Au-delà du geste humanitaire, le roi entend par cette décision magnifier la profondeur des liens d’amitié, de fraternité et de coopération qui unissent le Maroc et le Sénégal depuis des siècles. Le communiqué souligne que « cette Grâce illustre en outre la permanence des valeurs cardinales qui fondent l’identité marocaine, au premier rang desquelles la clémence, la bienveillance, la générosité et l’esprit de tolérance ».
La réaction du président sénégalais Bassirou Diomaye Faye n’a pas tardé. Sur les réseaux sociaux, le chef de l’État a exprimé son soulagement et sa reconnaissance avec des mots choisis : « Nos compatriotes retenus au Maroc à la suite des incidents survenus en marge de la Coupe d’Afrique des Nations sont libres. Ils retrouveront bientôt les leurs, par la Grâce Royale que Sa Majesté le Roi Mohammed VI a bien voulu leur accorder à l’occasion de l’Aïd el-Kébir. J’adresse à Sa Majesté mes remerciements les plus sincères pour cette décision empreinte de clémence et d’humanité. Le Sénégal et le Maroc cultivent une fraternité ancienne, que ce geste, une fois encore, vient honorer ».
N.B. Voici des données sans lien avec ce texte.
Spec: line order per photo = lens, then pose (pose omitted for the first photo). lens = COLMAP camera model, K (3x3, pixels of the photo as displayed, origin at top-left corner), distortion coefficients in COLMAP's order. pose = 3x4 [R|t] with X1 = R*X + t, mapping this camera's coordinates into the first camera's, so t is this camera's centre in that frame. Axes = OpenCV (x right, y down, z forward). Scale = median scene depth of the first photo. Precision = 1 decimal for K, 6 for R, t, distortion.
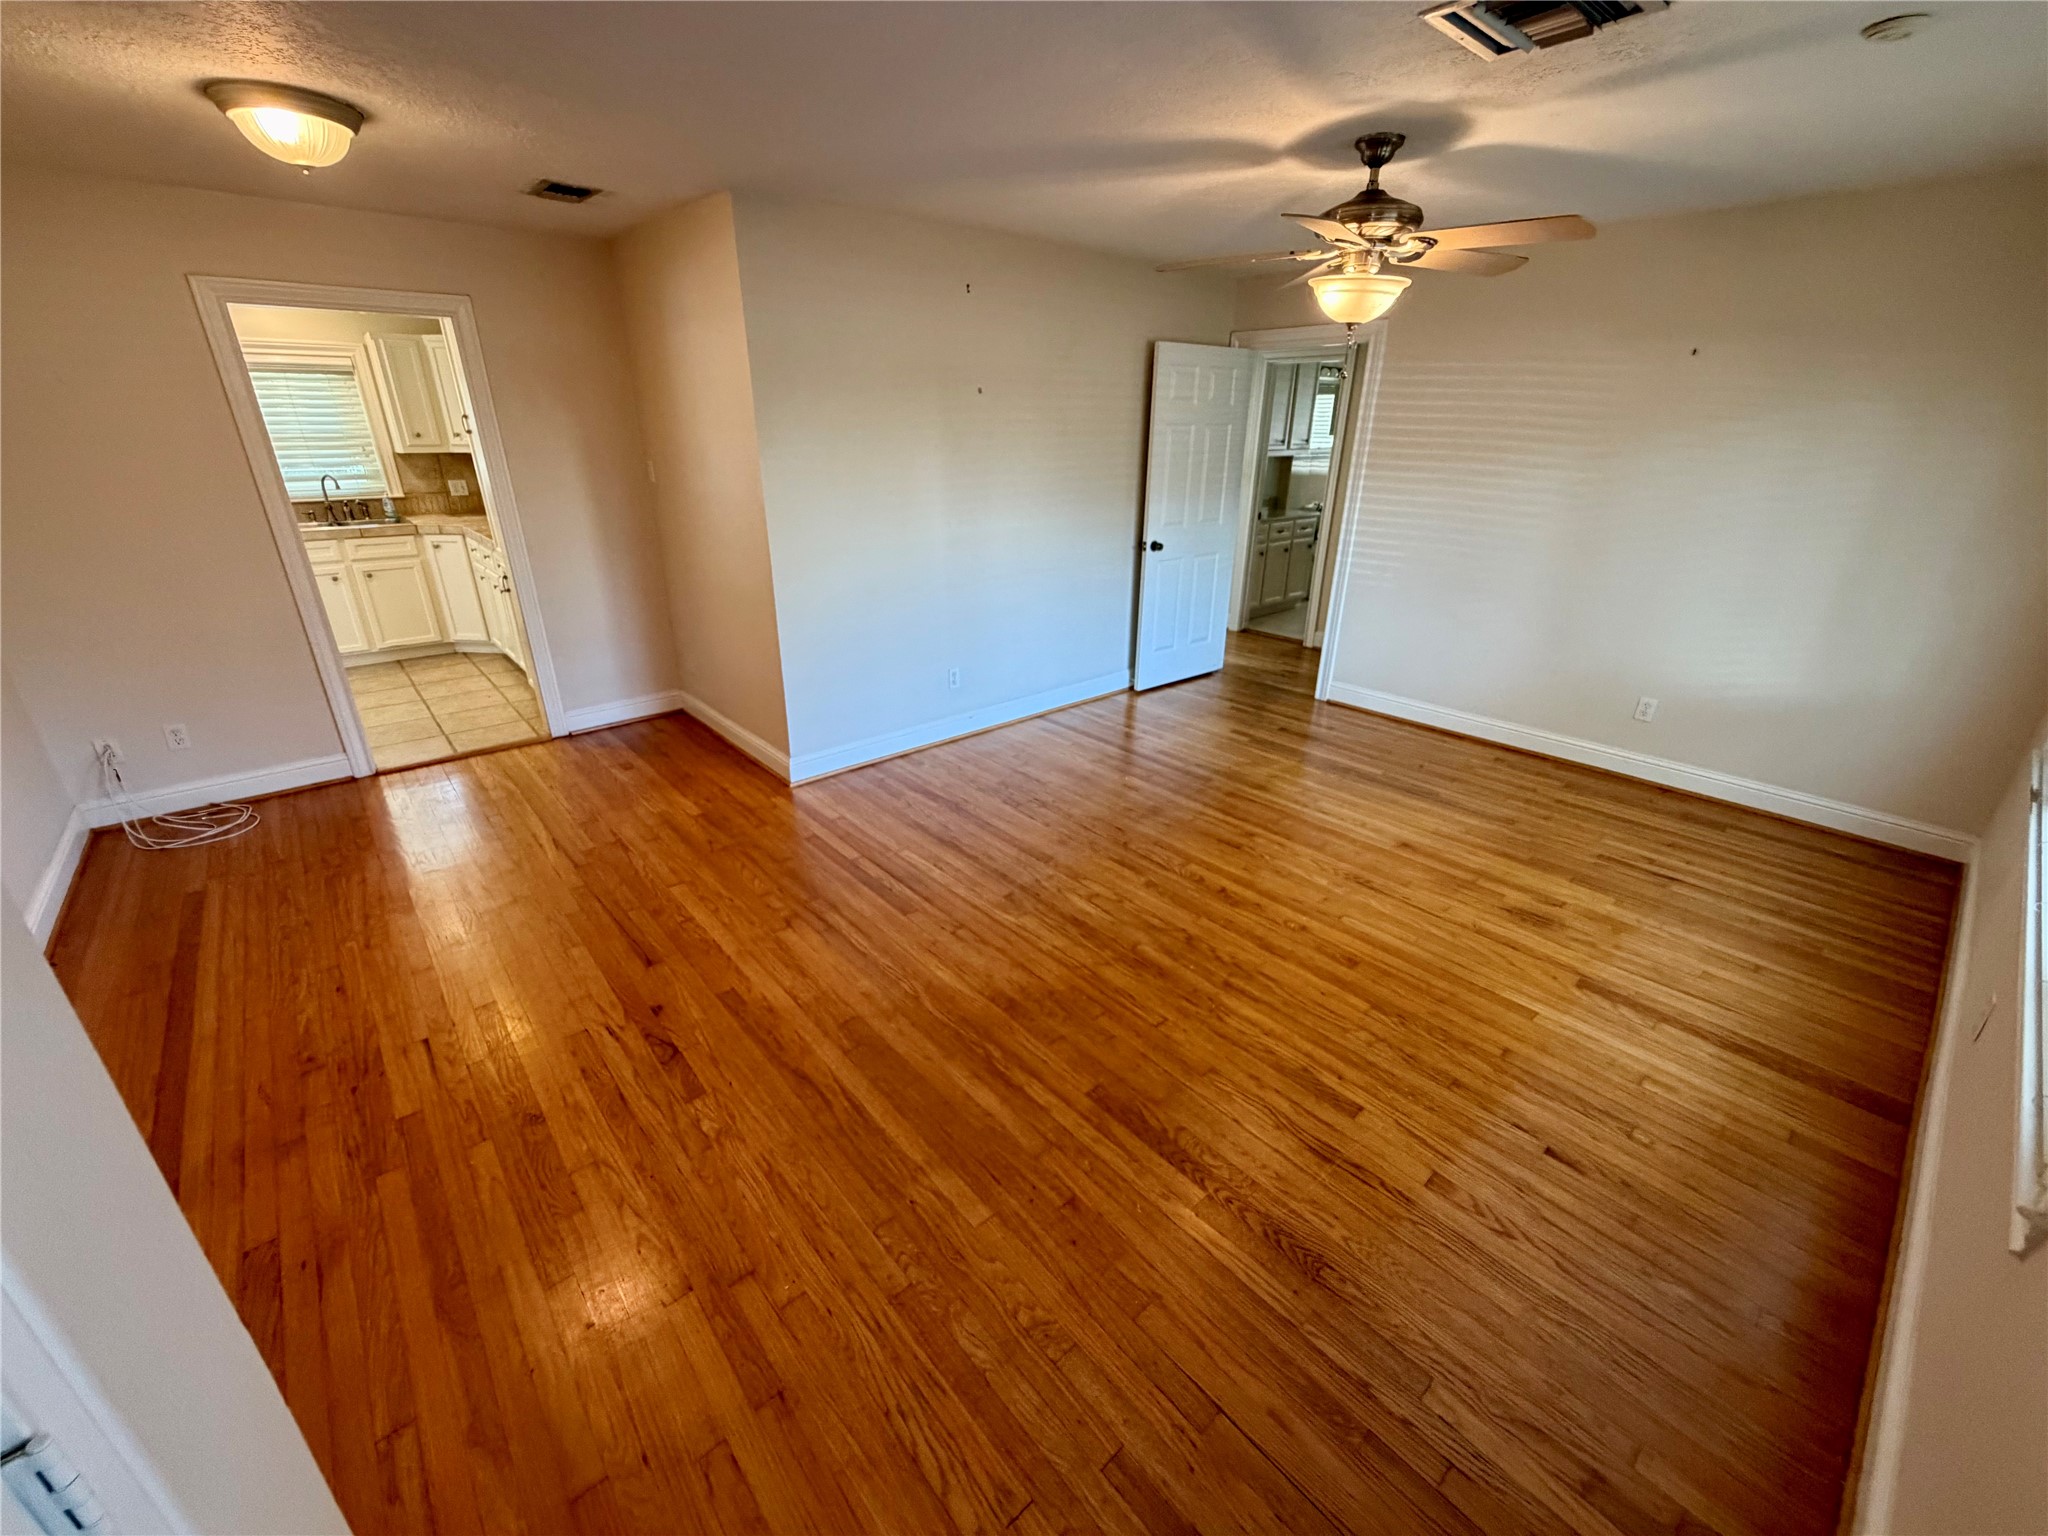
lens RADIAL K [[819.0, 0, 1016.5], [0, 819.0, 767.6], [0, 0, 1]] dist [0.002764, 0.000000]
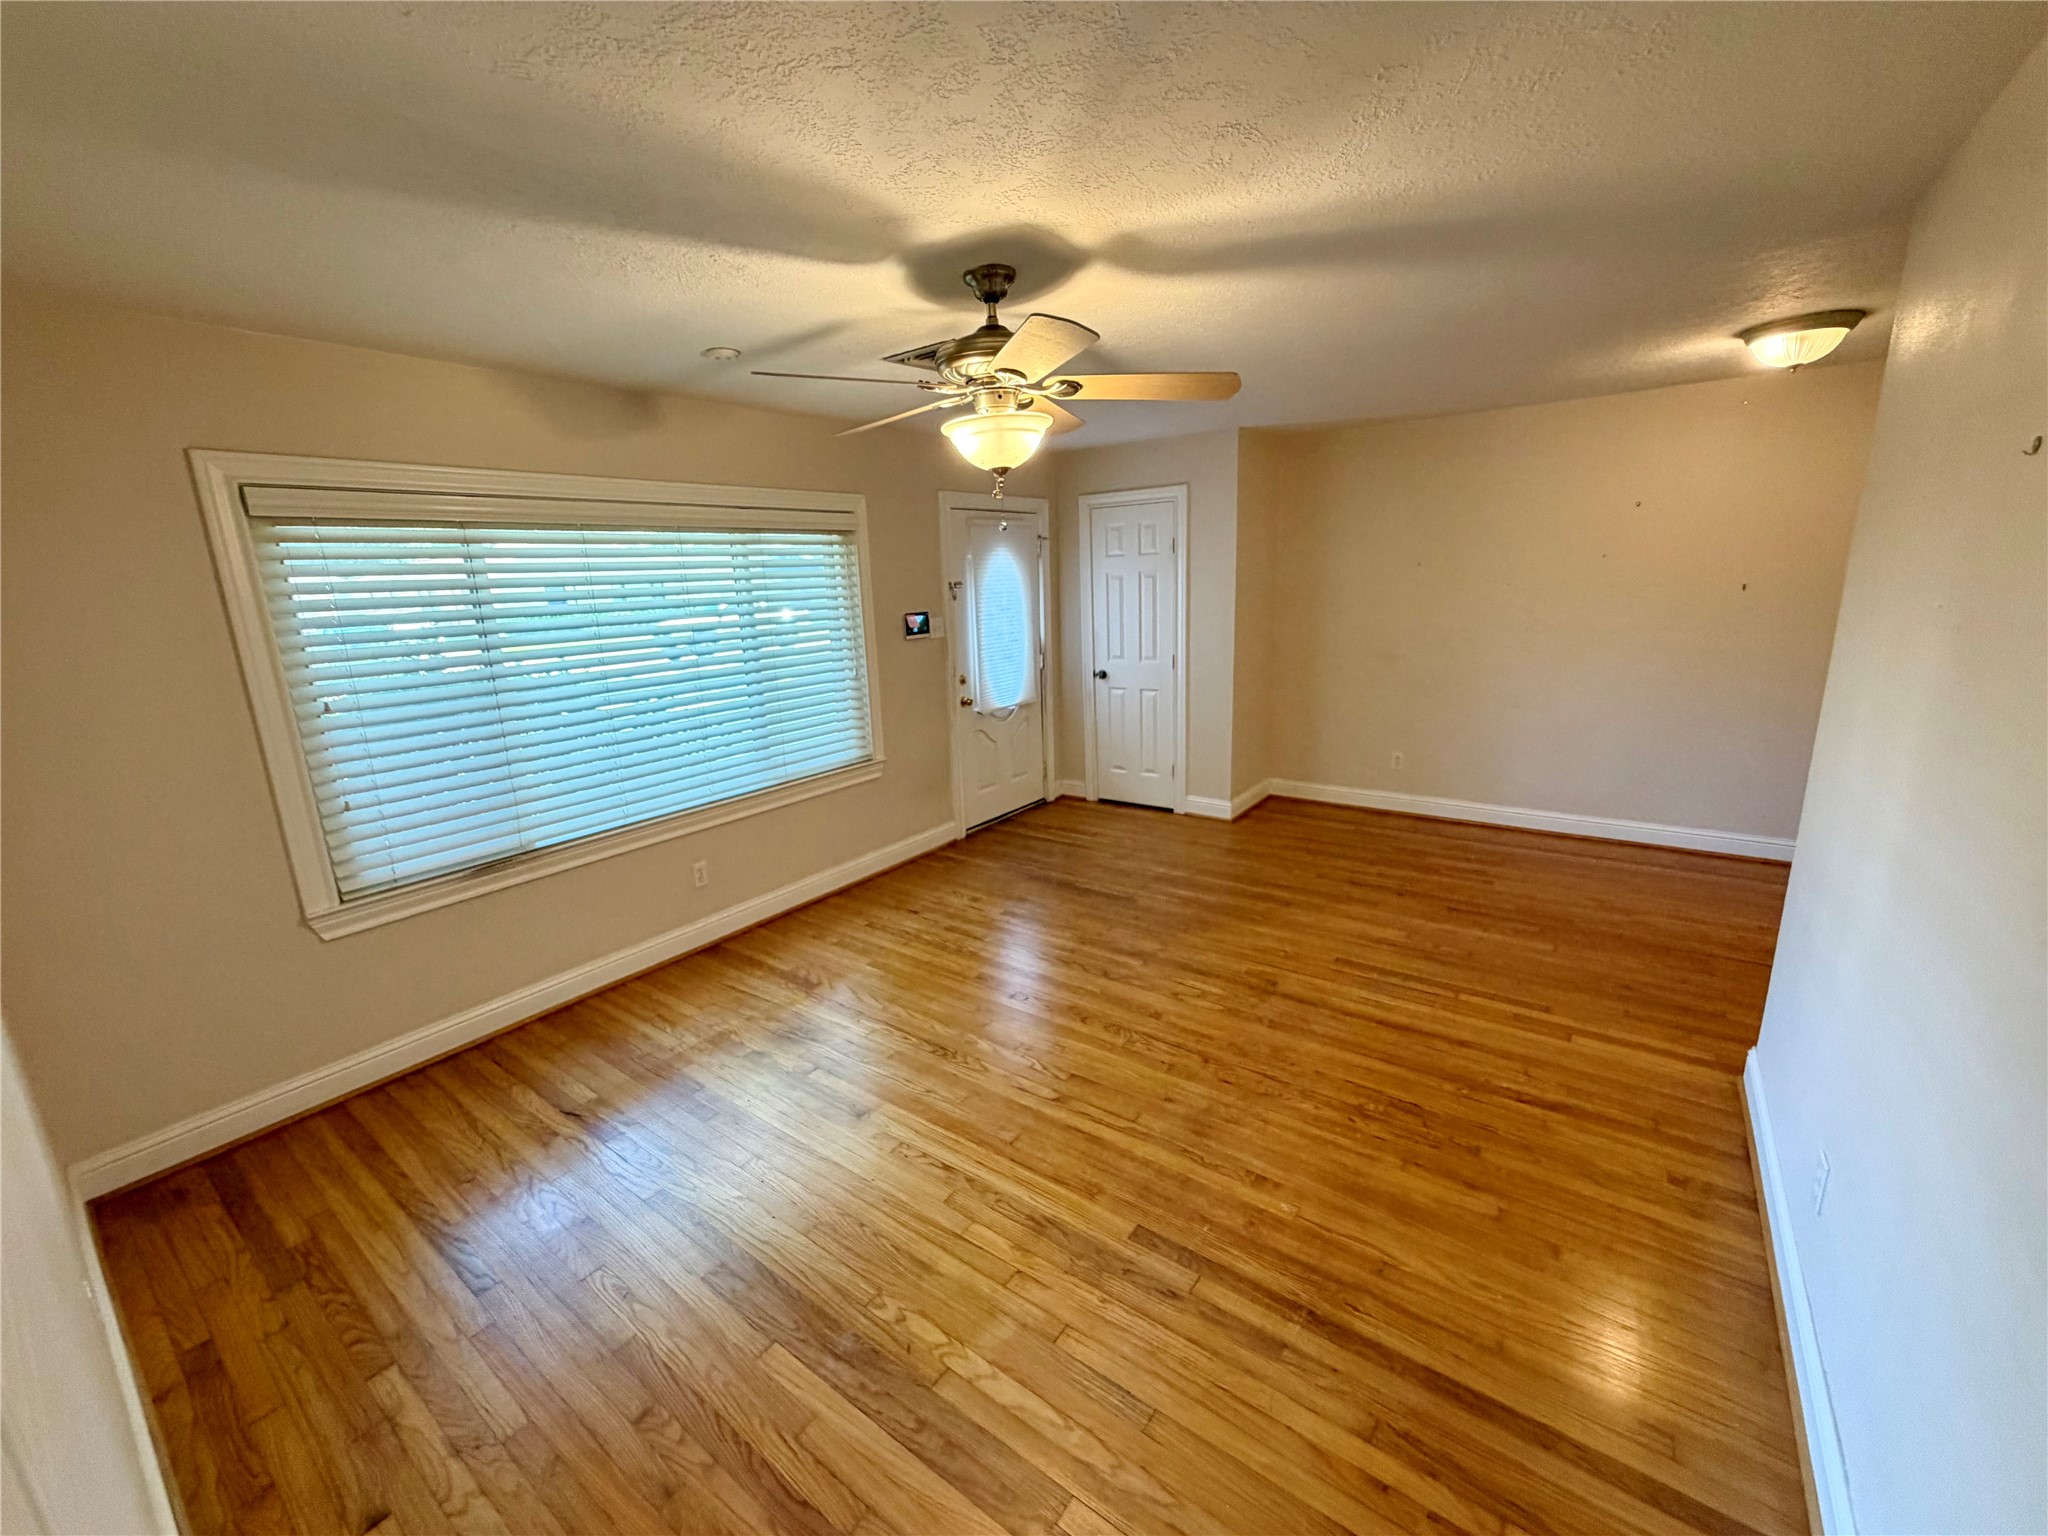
lens RADIAL K [[819.0, 0, 1016.5], [0, 819.0, 767.6], [0, 0, 1]] dist [0.002764, 0.000000]
pose [[-0.976530, 0.081122, -0.199519, 0.526056], [-0.052097, 0.809884, 0.584272, -0.700941], [0.208985, 0.580953, -0.786650, 1.646026]]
Pour ces supporters qui ont vécu de longs mois loin des leurs, cette grâce royale arrive comme une délivrance doublement symbolique : celle de la liberté retrouvée, et celle de pouvoir partager avec leurs proches l’une des fêtes les plus sacrées de l’islam. Un dénouement heureux qui rappelle, si besoin en était, que la diplomatie peut aussi avoir le visage de la compassion.